**Data for the task**

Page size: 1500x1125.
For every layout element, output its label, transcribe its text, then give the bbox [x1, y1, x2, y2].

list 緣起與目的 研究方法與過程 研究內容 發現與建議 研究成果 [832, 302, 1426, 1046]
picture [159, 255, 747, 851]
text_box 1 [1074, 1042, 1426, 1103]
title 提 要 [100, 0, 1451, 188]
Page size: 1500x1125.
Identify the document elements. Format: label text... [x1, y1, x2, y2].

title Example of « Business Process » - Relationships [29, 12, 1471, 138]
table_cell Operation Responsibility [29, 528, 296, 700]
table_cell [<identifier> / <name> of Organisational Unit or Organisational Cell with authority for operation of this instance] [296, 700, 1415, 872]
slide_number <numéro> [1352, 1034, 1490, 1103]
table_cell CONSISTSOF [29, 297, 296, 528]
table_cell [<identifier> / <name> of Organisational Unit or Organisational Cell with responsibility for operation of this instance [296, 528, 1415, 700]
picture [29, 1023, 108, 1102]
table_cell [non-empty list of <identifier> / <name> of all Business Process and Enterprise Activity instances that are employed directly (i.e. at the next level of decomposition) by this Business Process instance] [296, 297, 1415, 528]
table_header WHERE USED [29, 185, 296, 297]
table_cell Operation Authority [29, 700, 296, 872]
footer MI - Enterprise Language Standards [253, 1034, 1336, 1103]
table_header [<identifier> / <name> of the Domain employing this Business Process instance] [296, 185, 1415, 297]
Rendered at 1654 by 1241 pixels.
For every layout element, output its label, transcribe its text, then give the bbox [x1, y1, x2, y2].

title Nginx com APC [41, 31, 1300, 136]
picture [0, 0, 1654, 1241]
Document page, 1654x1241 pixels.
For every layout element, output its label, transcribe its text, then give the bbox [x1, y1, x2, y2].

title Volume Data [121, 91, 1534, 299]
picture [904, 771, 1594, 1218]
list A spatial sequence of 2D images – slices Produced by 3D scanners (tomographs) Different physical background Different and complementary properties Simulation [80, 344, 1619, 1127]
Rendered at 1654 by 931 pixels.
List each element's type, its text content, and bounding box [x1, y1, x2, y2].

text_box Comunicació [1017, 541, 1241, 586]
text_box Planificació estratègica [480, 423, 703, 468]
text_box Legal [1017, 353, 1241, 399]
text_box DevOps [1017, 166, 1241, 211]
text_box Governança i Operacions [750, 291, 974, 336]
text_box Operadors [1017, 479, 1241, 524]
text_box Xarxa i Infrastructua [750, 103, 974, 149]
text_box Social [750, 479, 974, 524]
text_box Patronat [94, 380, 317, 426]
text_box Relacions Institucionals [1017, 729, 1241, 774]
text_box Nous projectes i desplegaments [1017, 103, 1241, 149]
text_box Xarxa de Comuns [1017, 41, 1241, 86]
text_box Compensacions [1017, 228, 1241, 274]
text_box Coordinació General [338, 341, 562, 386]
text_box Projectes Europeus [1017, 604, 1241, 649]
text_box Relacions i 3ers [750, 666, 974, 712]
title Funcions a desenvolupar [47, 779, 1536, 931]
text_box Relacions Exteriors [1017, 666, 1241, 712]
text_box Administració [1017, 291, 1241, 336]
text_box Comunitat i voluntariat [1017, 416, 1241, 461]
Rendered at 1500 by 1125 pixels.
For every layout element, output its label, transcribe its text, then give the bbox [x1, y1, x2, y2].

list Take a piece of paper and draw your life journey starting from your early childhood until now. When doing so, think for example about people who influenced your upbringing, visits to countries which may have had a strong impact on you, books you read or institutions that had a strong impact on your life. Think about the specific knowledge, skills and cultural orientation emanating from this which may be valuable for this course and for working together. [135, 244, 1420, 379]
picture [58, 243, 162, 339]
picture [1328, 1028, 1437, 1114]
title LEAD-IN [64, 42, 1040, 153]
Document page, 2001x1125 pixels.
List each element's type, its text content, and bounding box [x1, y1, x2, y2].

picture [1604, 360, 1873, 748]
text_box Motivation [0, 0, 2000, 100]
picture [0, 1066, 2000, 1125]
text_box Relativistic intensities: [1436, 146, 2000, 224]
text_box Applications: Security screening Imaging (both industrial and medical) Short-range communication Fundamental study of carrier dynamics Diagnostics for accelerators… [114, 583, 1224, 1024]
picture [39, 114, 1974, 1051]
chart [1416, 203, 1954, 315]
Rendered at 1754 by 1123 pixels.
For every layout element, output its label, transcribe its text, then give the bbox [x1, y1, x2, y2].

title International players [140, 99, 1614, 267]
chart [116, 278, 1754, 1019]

**Exercise prompt**
Please put the items in the stretch from the line containing "Rendered at 1754 by 1123 pixels." through the end of the items into a two-column CSV with the headers input and output, one row per item. Each row should hold the item's text and its answer, each in a single quoted field with line breaks replaced by spaces.

**The reply**
input,output
"Rendered at 1754 by 1123 pixels. For every layout element, output its label, transcribe its text, then give the bbox [x1, y1, x2, y2].","title International players [140, 99, 1614, 267] chart [116, 278, 1754, 1019]"